Excerpt from a dataset
[Begin]

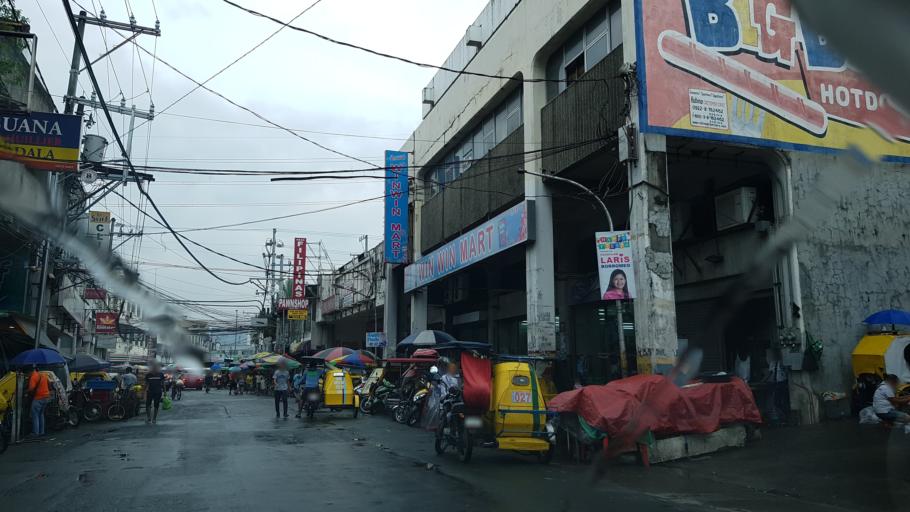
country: PH
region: Metro Manila
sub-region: City of Manila
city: Quiapo
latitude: 14.5774
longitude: 120.9935
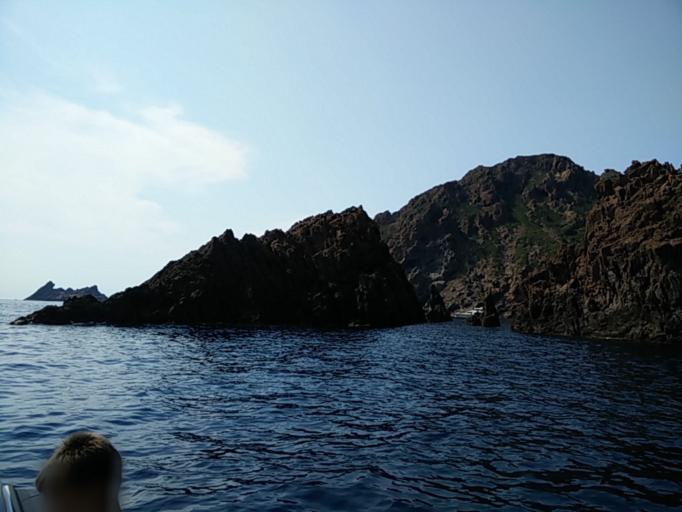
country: FR
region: Corsica
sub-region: Departement de la Corse-du-Sud
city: Cargese
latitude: 42.3615
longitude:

[End]

Output each line of the material as a numbered list, skipping any blank lines and leaving the pictures out.

1. country: PH
2. region: Metro Manila
3. sub-region: City of Manila
4. city: Quiapo
5. latitude: 14.5774
6. longitude: 120.9935
7. country: FR
8. region: Corsica
9. sub-region: Departement de la Corse-du-Sud
10. city: Cargese
11. latitude: 42.3615
12. longitude:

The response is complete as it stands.